→ Description of the task: All entries must be repeated exactly; do not include the pictures.

(Transcribed page contents)
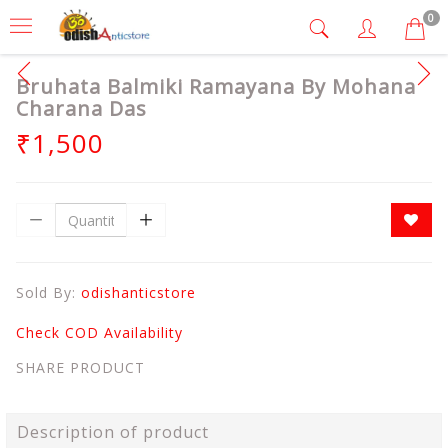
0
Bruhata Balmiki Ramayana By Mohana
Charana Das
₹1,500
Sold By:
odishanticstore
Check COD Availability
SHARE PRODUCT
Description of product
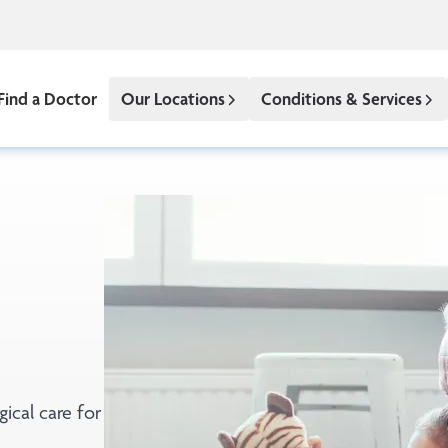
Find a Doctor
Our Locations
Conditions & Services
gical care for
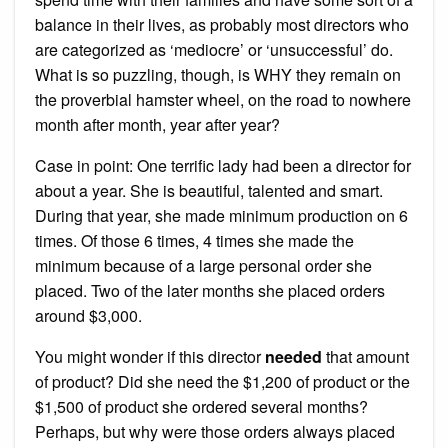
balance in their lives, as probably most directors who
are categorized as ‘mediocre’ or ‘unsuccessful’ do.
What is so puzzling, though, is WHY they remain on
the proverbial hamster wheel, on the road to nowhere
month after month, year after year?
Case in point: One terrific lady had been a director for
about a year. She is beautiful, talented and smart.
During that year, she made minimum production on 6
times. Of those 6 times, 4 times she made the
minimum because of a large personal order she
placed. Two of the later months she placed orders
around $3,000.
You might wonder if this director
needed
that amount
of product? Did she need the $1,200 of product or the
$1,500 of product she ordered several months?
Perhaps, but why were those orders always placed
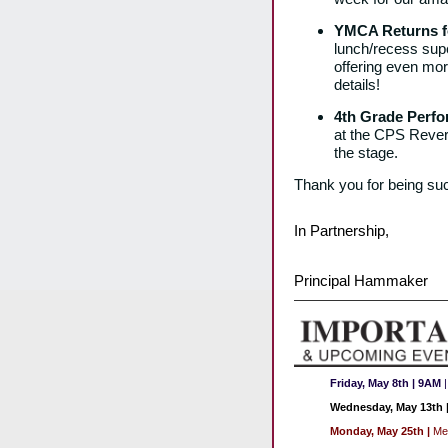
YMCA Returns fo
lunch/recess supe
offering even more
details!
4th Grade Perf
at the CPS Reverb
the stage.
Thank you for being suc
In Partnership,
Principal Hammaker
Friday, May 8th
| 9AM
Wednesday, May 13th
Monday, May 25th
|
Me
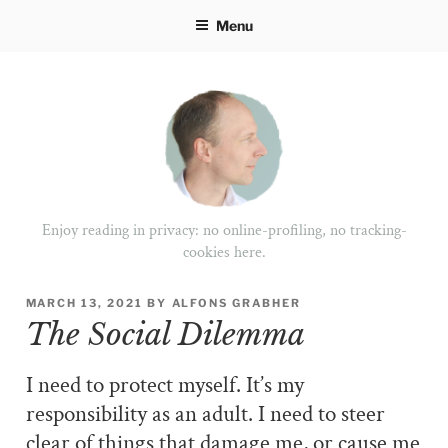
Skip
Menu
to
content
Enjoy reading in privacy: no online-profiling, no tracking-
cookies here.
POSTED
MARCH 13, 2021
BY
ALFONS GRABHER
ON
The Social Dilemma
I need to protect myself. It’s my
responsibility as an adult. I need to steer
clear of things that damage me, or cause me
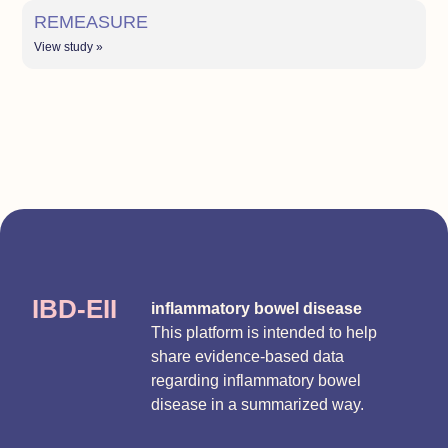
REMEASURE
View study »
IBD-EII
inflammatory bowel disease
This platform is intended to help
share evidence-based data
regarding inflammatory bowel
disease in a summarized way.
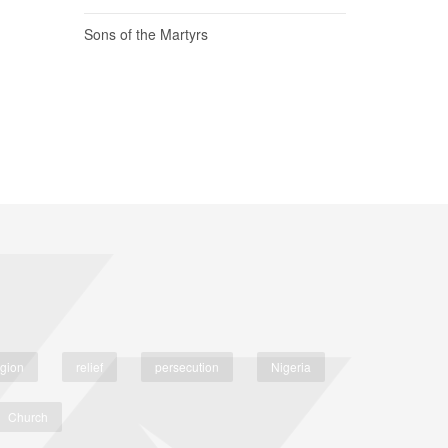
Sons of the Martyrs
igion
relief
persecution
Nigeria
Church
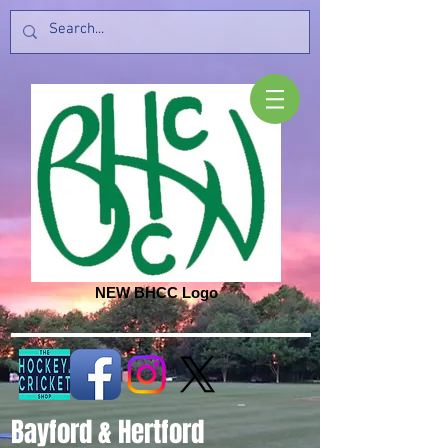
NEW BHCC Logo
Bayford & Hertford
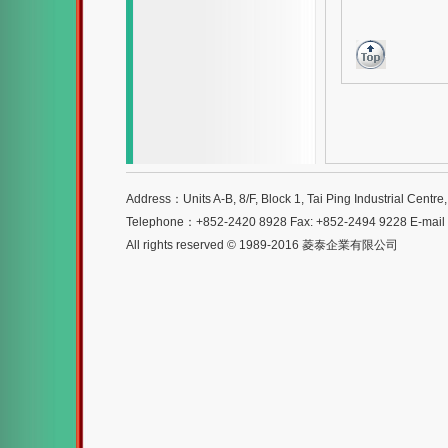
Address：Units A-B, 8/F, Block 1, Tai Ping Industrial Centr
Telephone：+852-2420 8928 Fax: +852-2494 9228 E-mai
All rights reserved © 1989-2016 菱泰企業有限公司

→ Exercise response:
0
Bruhata Balmiki Ramayana By Mohana
Charana Das
₹1,500
Sold By:
odishanticstore
Check COD Availability
SHARE PRODUCT
Description of product
Find a Doctor
Our Locations
Conditions & Services
gical care for
balance in their lives, as probably most directors who
are categorized as ‘mediocre’ or ‘unsuccessful’ do.
What is so puzzling, though, is WHY they remain on
the proverbial hamster wheel, on the road to nowhere
month after month, year after year?
Case in point: One terrific lady had been a director for
about a year. She is beautiful, talented and smart.
During that year, she made minimum production on 6
times. Of those 6 times, 4 times she made the
minimum because of a large personal order she
placed. Two of the later months she placed orders
around $3,000.
You might wonder if this director
needed
that amount
of product? Did she need the $1,200 of product or the
$1,500 of product she ordered several months?
Perhaps, but why were those orders always placed
YMCA Returns fo
lunch/recess supe
offering even more
details!
4th Grade Perf
at the CPS Reverb
the stage.
Thank you for being suc
In Partnership,
Principal Hammaker
Friday, May 8th
| 9AM
Wednesday, May 13th
Monday, May 25th
|
Me
Skip
Menu
to
content
Enjoy reading in privacy: no online-profiling, no tracking-
cookies here.
POSTED
MARCH 13, 2021
BY
ALFONS GRABHER
ON
The Social Dilemma
I need to protect myself. It’s my
responsibility as an adult. I need to steer
clear of things that damage me, or cause me
REMEASURE
View study »
IBD-EII
inflammatory bowel disease
This platform is intended to help
share evidence-based data
regarding inflammatory bowel
disease in a summarized way.
Sons of the Martyrs
igion
relief
persecution
Nigeria
Church
NEW BHCC Logo
Bayford & Hertford
Address：Units A-B, 8/F, Block 1, Tai Ping Industrial Centr
Telephone：+852-2420 8928 Fax: +852-2494 9228 E-mai
All rights reserved © 1989-2016 菱泰企業有限公司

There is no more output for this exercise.